__Task__.
The entries below must be restated word for word.

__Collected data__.
● ● ● ● ● ● ●
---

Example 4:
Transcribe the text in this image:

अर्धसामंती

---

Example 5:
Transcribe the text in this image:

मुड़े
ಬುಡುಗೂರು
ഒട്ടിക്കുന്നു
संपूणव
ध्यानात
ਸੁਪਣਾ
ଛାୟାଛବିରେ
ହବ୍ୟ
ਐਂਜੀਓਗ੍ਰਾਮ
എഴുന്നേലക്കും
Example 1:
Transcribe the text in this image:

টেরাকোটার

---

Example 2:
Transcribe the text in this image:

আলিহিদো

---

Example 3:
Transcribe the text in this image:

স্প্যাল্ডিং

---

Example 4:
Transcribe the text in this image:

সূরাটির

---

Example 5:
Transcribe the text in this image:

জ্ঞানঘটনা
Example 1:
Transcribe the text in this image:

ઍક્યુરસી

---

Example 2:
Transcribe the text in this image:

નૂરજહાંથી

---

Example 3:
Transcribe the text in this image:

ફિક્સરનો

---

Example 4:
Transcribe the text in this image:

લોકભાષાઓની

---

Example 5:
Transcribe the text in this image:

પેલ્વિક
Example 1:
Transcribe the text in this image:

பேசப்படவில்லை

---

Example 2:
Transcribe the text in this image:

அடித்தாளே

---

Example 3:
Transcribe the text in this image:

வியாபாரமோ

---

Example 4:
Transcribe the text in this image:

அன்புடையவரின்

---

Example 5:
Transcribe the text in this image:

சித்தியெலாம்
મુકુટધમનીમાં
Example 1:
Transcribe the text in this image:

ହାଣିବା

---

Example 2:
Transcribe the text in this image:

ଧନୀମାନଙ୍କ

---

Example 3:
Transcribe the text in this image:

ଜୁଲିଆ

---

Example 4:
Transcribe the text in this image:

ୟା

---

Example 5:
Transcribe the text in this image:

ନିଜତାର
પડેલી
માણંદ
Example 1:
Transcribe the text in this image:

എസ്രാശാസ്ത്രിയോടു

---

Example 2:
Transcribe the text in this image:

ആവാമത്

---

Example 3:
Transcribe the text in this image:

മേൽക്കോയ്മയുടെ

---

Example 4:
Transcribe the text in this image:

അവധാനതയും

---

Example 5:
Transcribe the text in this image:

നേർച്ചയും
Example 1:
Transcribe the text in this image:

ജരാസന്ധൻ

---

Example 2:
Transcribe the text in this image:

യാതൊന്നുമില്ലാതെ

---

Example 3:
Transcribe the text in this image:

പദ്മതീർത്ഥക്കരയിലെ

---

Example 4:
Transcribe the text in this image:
● ● ● ● ● ● ●
__Written response__.
---

Example 4:
Transcribe the text in this image:

अर्धसामंती

---

Example 5:
Transcribe the text in this image:

मुड़े
ಬುಡುಗೂರು
ഒട്ടിക്കുന്നു
संपूणव
ध्यानात
ਸੁਪਣਾ
ଛାୟାଛବିରେ
ହବ୍ୟ
ਐਂਜੀਓਗ੍ਰਾਮ
എഴുന്നേലക്കും
Example 1:
Transcribe the text in this image:

টেরাকোটার

---

Example 2:
Transcribe the text in this image:

আলিহিদো

---

Example 3:
Transcribe the text in this image:

স্প্যাল্ডিং

---

Example 4:
Transcribe the text in this image:

সূরাটির

---

Example 5:
Transcribe the text in this image:

জ্ঞানঘটনা
Example 1:
Transcribe the text in this image:

ઍક્યુરસી

---

Example 2:
Transcribe the text in this image:

નૂરજહાંથી

---

Example 3:
Transcribe the text in this image:

ફિક્સરનો

---

Example 4:
Transcribe the text in this image:

લોકભાષાઓની

---

Example 5:
Transcribe the text in this image:

પેલ્વિક
Example 1:
Transcribe the text in this image:

பேசப்படவில்லை

---

Example 2:
Transcribe the text in this image:

அடித்தாளே

---

Example 3:
Transcribe the text in this image:

வியாபாரமோ

---

Example 4:
Transcribe the text in this image:

அன்புடையவரின்

---

Example 5:
Transcribe the text in this image:

சித்தியெலாம்
મુકુટધમનીમાં
Example 1:
Transcribe the text in this image:

ହାଣିବା

---

Example 2:
Transcribe the text in this image:

ଧନୀମାନଙ୍କ

---

Example 3:
Transcribe the text in this image:

ଜୁଲିଆ

---

Example 4:
Transcribe the text in this image:

ୟା

---

Example 5:
Transcribe the text in this image:

ନିଜତାର
પડેલી
માણંદ
Example 1:
Transcribe the text in this image:

എസ്രാശാസ്ത്രിയോടു

---

Example 2:
Transcribe the text in this image:

ആവാമത്

---

Example 3:
Transcribe the text in this image:

മേൽക്കോയ്മയുടെ

---

Example 4:
Transcribe the text in this image:

അവധാനതയും

---

Example 5:
Transcribe the text in this image:

നേർച്ചയും
Example 1:
Transcribe the text in this image:

ജരാസന്ധൻ

---

Example 2:
Transcribe the text in this image:

യാതൊന്നുമില്ലാതെ

---

Example 3:
Transcribe the text in this image:

പദ്മതീർത്ഥക്കരയിലെ

---

Example 4:
Transcribe the text in this image:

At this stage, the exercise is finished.